• **Exercise details**: Every line of the listing is to be returned exactly as given.

□ □ □ □

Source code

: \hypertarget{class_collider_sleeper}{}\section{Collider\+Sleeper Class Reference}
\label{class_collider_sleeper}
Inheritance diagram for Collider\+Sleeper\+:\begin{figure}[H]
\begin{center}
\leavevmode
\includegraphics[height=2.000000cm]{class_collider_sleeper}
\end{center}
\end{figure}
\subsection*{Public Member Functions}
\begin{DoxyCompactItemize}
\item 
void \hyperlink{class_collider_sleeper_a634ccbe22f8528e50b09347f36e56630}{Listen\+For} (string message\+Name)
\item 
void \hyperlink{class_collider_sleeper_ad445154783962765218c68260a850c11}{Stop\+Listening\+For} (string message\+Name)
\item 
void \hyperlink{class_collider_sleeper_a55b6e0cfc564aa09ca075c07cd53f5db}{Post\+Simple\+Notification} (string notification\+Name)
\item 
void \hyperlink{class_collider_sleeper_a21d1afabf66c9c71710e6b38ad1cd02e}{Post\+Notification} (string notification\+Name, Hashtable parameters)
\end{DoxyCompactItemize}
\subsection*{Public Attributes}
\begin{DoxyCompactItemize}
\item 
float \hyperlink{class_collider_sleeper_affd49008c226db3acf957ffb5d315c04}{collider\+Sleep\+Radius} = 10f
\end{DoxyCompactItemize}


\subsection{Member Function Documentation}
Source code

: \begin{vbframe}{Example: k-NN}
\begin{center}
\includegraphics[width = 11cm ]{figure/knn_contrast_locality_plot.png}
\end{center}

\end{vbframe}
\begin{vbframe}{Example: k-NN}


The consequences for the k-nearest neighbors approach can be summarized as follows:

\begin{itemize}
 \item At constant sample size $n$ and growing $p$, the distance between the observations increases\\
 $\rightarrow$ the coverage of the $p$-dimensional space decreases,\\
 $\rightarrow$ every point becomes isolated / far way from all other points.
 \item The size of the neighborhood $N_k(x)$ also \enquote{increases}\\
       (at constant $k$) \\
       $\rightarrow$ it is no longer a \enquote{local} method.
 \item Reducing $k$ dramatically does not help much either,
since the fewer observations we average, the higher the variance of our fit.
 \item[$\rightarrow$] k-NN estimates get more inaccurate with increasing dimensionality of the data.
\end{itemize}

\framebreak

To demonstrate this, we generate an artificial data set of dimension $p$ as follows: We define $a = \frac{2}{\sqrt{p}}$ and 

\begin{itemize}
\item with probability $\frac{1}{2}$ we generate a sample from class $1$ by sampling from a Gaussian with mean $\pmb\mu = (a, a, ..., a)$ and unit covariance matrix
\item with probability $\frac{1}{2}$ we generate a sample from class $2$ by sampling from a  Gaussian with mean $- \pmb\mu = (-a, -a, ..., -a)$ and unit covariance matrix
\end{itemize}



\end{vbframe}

□ □ □ □

• **Result for this task**:
Source code

: \hypertarget{class_collider_sleeper}{}\section{Collider\+Sleeper Class Reference}
\label{class_collider_sleeper}
Inheritance diagram for Collider\+Sleeper\+:\begin{figure}[H]
\begin{center}
\leavevmode
\includegraphics[height=2.000000cm]{class_collider_sleeper}
\end{center}
\end{figure}
\subsection*{Public Member Functions}
\begin{DoxyCompactItemize}
\item 
void \hyperlink{class_collider_sleeper_a634ccbe22f8528e50b09347f36e56630}{Listen\+For} (string message\+Name)
\item 
void \hyperlink{class_collider_sleeper_ad445154783962765218c68260a850c11}{Stop\+Listening\+For} (string message\+Name)
\item 
void \hyperlink{class_collider_sleeper_a55b6e0cfc564aa09ca075c07cd53f5db}{Post\+Simple\+Notification} (string notification\+Name)
\item 
void \hyperlink{class_collider_sleeper_a21d1afabf66c9c71710e6b38ad1cd02e}{Post\+Notification} (string notification\+Name, Hashtable parameters)
\end{DoxyCompactItemize}
\subsection*{Public Attributes}
\begin{DoxyCompactItemize}
\item 
float \hyperlink{class_collider_sleeper_affd49008c226db3acf957ffb5d315c04}{collider\+Sleep\+Radius} = 10f
\end{DoxyCompactItemize}


\subsection{Member Function Documentation}
Source code

: \begin{vbframe}{Example: k-NN}
\begin{center}
\includegraphics[width = 11cm ]{figure/knn_contrast_locality_plot.png}
\end{center}

\end{vbframe}
\begin{vbframe}{Example: k-NN}


The consequences for the k-nearest neighbors approach can be summarized as follows:

\begin{itemize}
 \item At constant sample size $n$ and growing $p$, the distance between the observations increases\\
 $\rightarrow$ the coverage of the $p$-dimensional space decreases,\\
 $\rightarrow$ every point becomes isolated / far way from all other points.
 \item The size of the neighborhood $N_k(x)$ also \enquote{increases}\\
       (at constant $k$) \\
       $\rightarrow$ it is no longer a \enquote{local} method.
 \item Reducing $k$ dramatically does not help much either,
since the fewer observations we average, the higher the variance of our fit.
 \item[$\rightarrow$] k-NN estimates get more inaccurate with increasing dimensionality of the data.
\end{itemize}

\framebreak

To demonstrate this, we generate an artificial data set of dimension $p$ as follows: We define $a = \frac{2}{\sqrt{p}}$ and 

\begin{itemize}
\item with probability $\frac{1}{2}$ we generate a sample from class $1$ by sampling from a Gaussian with mean $\pmb\mu = (a, a, ..., a)$ and unit covariance matrix
\item with probability $\frac{1}{2}$ we generate a sample from class $2$ by sampling from a  Gaussian with mean $- \pmb\mu = (-a, -a, ..., -a)$ and unit covariance matrix
\end{itemize}



\end{vbframe}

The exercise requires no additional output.